Paris sportifs : Fin de saison pour Sandro Tonali, suspendu 10 mois par la Fédération italienne
football•Le milieu de terrain de Newcaste ne pourra plus rejouer cette saison et manquera le prochain Euro en Allemagne20 Minutes avec AFP
Après Nicolo Fagioli, un autre grand espoir du football italien voit sa carrière compromise par l’affaire des paris sportifs illicites : Sandro Tonali a écopé d’une suspension de dix mois, a annoncé jeudi la Fédération italienne de football (FIGC). « La sanction infligée à Tonali est de 18 mois : dix mois de suspension et huit de mise à l’épreuve », a expliqué la FIGC.

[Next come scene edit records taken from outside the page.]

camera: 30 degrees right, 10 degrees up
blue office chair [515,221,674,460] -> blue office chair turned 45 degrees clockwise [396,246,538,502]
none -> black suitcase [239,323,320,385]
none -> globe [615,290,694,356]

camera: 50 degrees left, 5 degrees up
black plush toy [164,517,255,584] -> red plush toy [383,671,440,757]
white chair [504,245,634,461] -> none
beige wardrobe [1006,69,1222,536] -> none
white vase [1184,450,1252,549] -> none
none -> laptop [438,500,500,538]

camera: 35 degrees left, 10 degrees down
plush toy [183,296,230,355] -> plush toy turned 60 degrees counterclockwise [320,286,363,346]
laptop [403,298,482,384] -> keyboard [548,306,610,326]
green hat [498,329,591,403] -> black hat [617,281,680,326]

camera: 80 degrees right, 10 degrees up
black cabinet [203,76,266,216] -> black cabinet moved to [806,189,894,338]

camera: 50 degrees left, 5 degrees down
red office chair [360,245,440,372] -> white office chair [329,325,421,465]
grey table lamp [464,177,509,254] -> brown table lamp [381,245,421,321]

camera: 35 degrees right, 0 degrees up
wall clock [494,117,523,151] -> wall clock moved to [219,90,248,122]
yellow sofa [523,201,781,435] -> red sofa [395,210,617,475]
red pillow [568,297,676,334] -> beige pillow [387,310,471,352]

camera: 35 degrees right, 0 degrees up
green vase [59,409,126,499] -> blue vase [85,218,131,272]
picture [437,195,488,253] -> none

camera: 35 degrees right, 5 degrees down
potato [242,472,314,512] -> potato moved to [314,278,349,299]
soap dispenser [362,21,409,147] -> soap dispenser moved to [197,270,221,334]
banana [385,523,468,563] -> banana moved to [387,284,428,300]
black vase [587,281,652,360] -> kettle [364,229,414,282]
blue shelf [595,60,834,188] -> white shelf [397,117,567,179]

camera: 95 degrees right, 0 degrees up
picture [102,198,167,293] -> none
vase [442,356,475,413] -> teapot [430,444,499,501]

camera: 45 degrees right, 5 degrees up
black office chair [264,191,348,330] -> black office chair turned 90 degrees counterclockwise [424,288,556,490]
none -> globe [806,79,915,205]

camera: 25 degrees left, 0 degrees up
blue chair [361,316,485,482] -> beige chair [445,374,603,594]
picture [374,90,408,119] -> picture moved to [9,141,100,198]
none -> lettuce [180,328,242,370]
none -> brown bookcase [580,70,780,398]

Des paris sur les matchs de ses propres équipes
Devenu le joueur italien le plus onéreux de l’histoire en rejoignant Newcastle pour 64 millions d’euros, Tonali, 23 ans, a été suspendu plus longuement que Fagioli, milieu de terrain de la Juventus sanctionné lui de sept mois sans compétition le 17 octobre. Circonstances aggravantes, l’international italien a en effet parié sur des matchs de Brescia (2017-20) et de l’AC Milan (2020-23) quand il portait le maillot de ces deux équipes, en pariant toutefois toujours sur des victoires de ses clubs.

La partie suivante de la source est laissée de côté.